Además, en otra laguna importante en la biografía de Sila (los especialistas
discuten acerca del año de su propretura en Cilicia, con una orquilla entre los
años 97 y 92 a.C.,
siempre antes de la guerra itálica), se nos ofrece otra entrevista de Sila con
Mitrídates. Ambos momentos, magisralmente reconstruidos desde la ficción, nos
demuestran que Colleen McCullough no sólo conoce a fondo el período que narra,
sino que crea un relato ficticio que huele y sabe a verosimilitud.
Pero es la
guerra itálica (91-87/82 a.C.), y el camino hacia ella, la que centra dos terceras partes de
esta entrega de Masters of Rome. Y un personaje esencial: Marco Livio Druso, el
tribuno de la plebe conservador pero consciente de que la situación de rencores
de los itálicos hacia Roma y de desprecio de ésta a los primeros no puede durar
más. Quizá sea este Marco Livio Druso otro de los grandes aciertos de la saga
de McCullough: un personaje del que las fuentes han dejado pocos datos pero que
la pluma de la escritora ha conseguido insuflarle una vida llena de detalles:
superviviente del desastre de Arausio, casado con la hija del Quinto Servilio
Cepión que robó el oro de Tolosa, relacionado con las principales familias
romanas de la época, dueño de una fortuna inmensa, así como de una clientela
que se acrecentó con el juramento de lealtad que los itálicos realizaron a
favor suyo (y que sirvió de modelo del juramento que tota Italia hizo al joven
Octaviano en el año 32 a.C.;
no se acaban aquí las conexiones de Druso con el futuro Augusto, pues Livia, su
esposa, era nieta de Druso). El tribunado de Druso fracasó en su empeño de conceder
pacíficamente la ciudadanía romana completa a los aliados itálicos y se inició
una guerra, que tenía mucho por no decir todo de civil; contamos en castellano
con el libro de Luis Amela Valverde, El
toro contra la loba: la guerra de los aliados (91-87 a.C.) [Signifer, 2007],
en el que el lector podrá observar como relato de McCullough de este conflicto
está sólidamente construido.

Esta es mi
novela favorita de la saga. Por la tensión narrativa, por la riqueza de
personajes, situaciones y escenarios, por el modo en que desde la ficción se
puede recrear verosímilmente una década casi perdida en las fuentes del período.
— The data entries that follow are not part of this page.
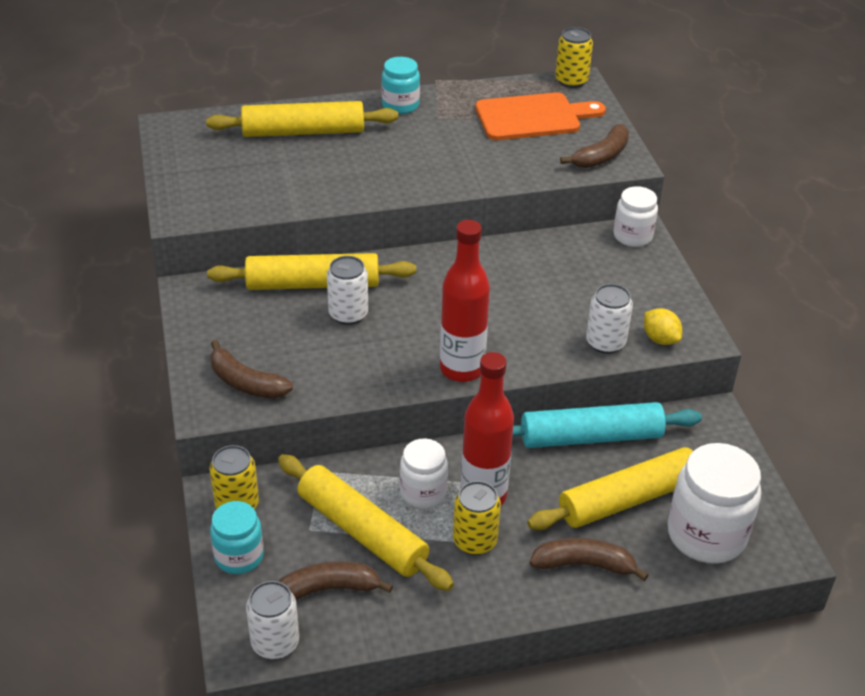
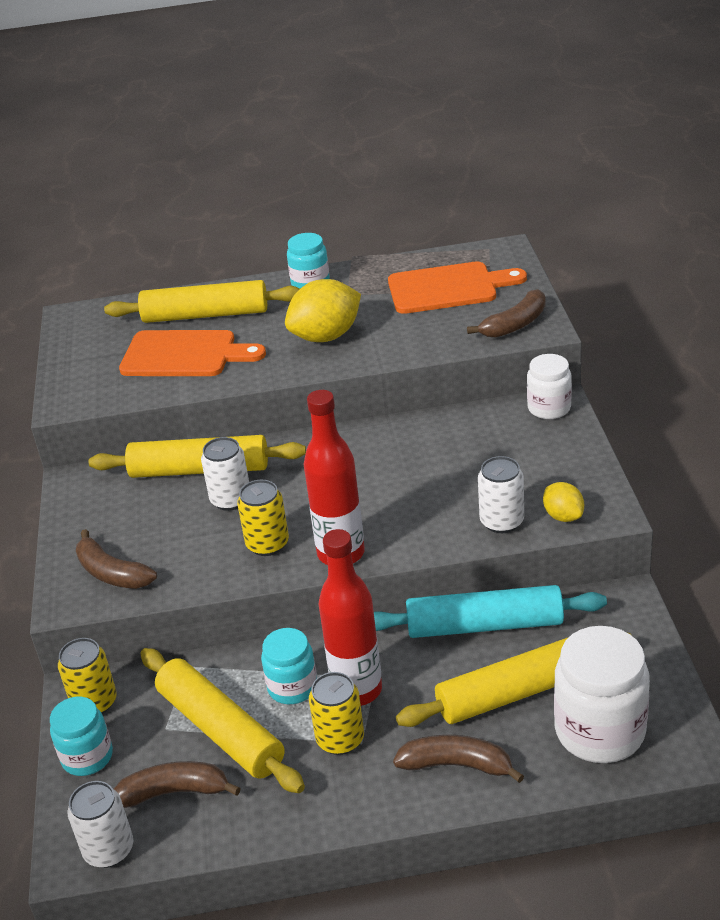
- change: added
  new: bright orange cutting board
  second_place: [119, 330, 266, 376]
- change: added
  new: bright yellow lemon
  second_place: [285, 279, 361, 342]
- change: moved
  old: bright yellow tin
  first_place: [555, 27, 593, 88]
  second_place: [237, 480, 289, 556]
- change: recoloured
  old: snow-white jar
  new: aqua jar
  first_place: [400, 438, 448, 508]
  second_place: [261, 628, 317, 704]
Y es quizá la mejor novela de toda la serie, la más completa, la mejor escrita
(y diría traducida, a pesar de las numerosas erratas tipográficas). El
enfrentamiento entre Mario y Sila, cocido a fuego lento, pero que cuando
explota lo hace con inusitada violencia y abriendo la puerta para (marchas
sobre Roma mediante) el desmantelamiento progresivo del sistema republicano.
Nunca un ejército había marchado sobre Roma (Sila fue el primero), se abrió la
caja de Pandora y los vientos que de ella surgieron transformaron Roma. Se
percibe en la novela ese cambio en las mentalidades de la época: cómo los
personajes asumen que todo ha cambiado en los últimos veinticinco años. Y
precisamente son los primeros grandes cambios desde el tribunado de los
hermanos Graco, pero no los últimos.